Haotian Weng, Artem Lenskiy

Applications

To demonstrate the capabilities of the proposed framework we present the following use cases.

GeneralToolbox
    └── Linear Model: EMA - DONE, ARMA - DOING
FinancialApplications - DONE
    ├── macd-HEAAN
    │
    ├── macd-Plaintext
    │
    └── macd-SEAL
MedicalApplications - TODO

General Toolbox

Autoregressive Moving Average Model

ARMA model, which is a popular time-series analysis tool, is the combination of Autoregressive (AR) model and Moving Average (MA) model. AR model is a linear regression model which predicts future values based on the history data and works well when there is correlation between the values in the time-series. MA model generates a value linearly dependent on the current and past values, which indicates the trend or momentum of the time-series data. Combining the advantages of AR and MA model, ARMA model usually requires fewer parameters than AR or MA model alone. With the implementation of ARMA model in homomorphic encryption context, time-series analysis on various encrypted data becomes possible, which is the reason why it is a general-purpose tool for HETSA.

Exponential Moving Average

EMA is a first-order infinite impulse response filter that is widely used in finanial area. It can be applied to analysing stock markets and is utilised in a variety of trading strategies.

Financial Applications - Moving Average Convergence Divergence

Algorithmic trading has proliferated the area of quantitative finance for already a number of decades. The decisions are made in an automatic manner using the data provided by brokerage firms and exchanges. There is an emerging intermediate layer of financial players that is placed in between a broker and algorithmic traders. The role of these players is to aggregate market decisions from the algorithmic traders and send a final market order to a broker. In return the quants receive incentives proportional to the correctness of their predictions. In such a setup, the intermediate player - an aggregator does not provide the market data in plaintext but encrypts it. Encrypting market data prevents quants from trading on their own, as well as keeps expensive financial data private. In this use case we implement a MACD-based trend-following strategy with homomorphic encryption methods.

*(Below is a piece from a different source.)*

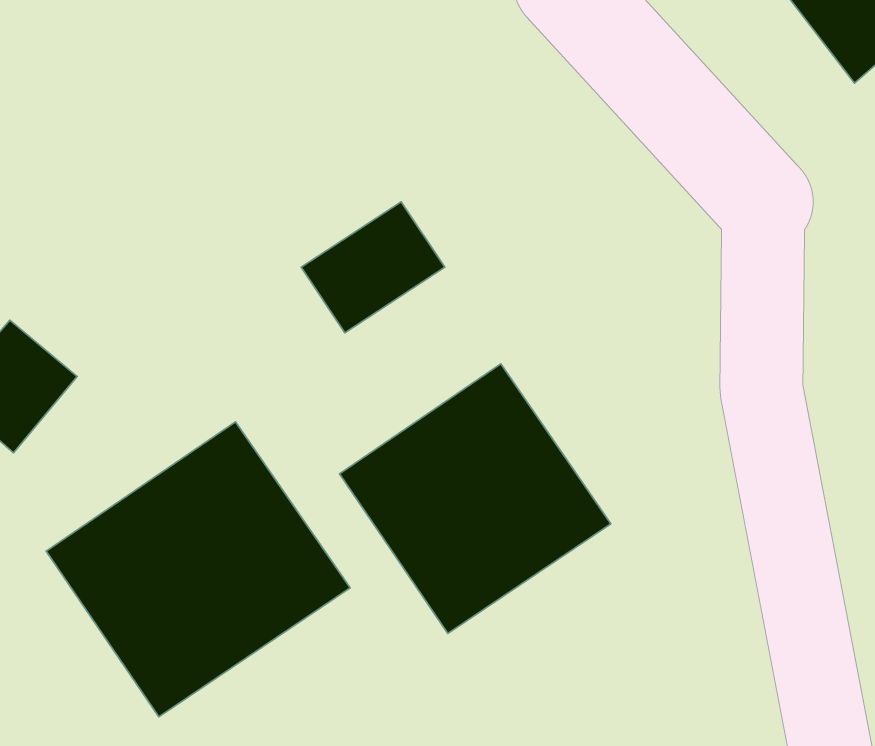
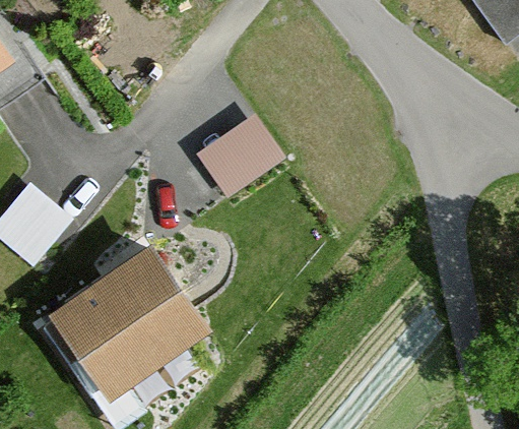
building: [339,364,611,633] -> none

Medical Applications - Diabetes diagnosis on encrypted heart rate variability - TODO

In this application, the HETSA library is employed to detect diabetes through the analysis of the encrypted heart rate variability (HRV). HRV is usually measured by a wearable device (e.g. smartwatch) and is transmitted over the Internet in an encrypted form to a remote server for further processing. In order to make a diagnosis, the HETSA implements spectral analysis and linear classifiers.

Getting started

Dependencies

Microsoft SEAL Library
HEAAN Library
NTL
cmake
gcc/g++

NTL has to be installed first as HEAAN uses it.

Microsoft SEAL Library needs to be installed beforehand from the above link.

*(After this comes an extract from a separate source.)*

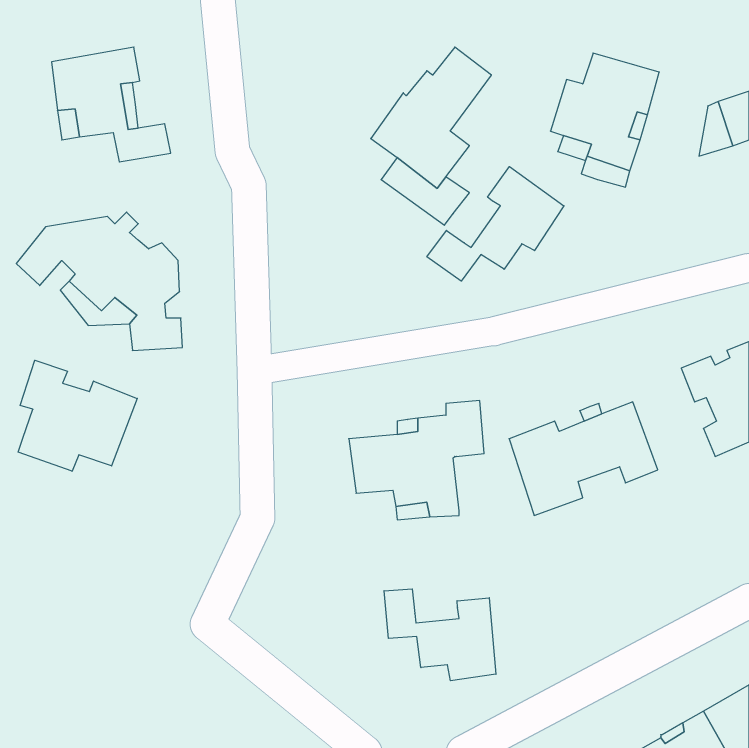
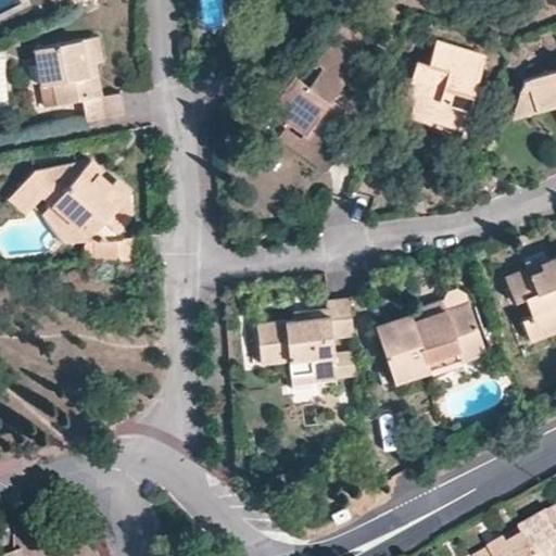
building: [427,167,564,281] -> none
building: [18,360,137,471] -> none
building: [384,589,496,681] -> none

HEAAN Library is included but needs to be built.

cd HEAAN/lib
make all

Please note that it may take dozens of minutes to run one program as the state-of-the-art homomorphic encryption libraries are still extremely inefficient. Generally speaking, SEAL outpasses HEAAN in terms of efficiency.

General Toolbox Implementation

EMA model with HEAAN

cd GeneralToolbox/EMA-HEAAN
make
./EMA

Run ema.ipynb in Jupyter Notebook to generate EMA signals based on plaintext data and compare the outputs of the plaintext and ciphertext approaches.

ARMA in Plaintext

Run the test cases in ARMA-Plaintext/TestsAndDemos in MATLAB.

ARMA model with HEAAN

DOING

Financial Application

Please note that the minimum RAM required is 32GB as ciphertexts are memory-consuming.

MACD with SEAL

cd FinancialApplications/macd-SEAL
cmake .
make
./macd

MACD with HEAAN

cd FinancialApplications/macd-HEAAN
make
./MACD

MACD in Plaintext

Run macd.ipynb in Jupyter Notebook to generate MACD signals and trading decisions based on plaintext data.

Visualisation

Run output-comparison.ipynb in Jupyter Notebook to visualise results.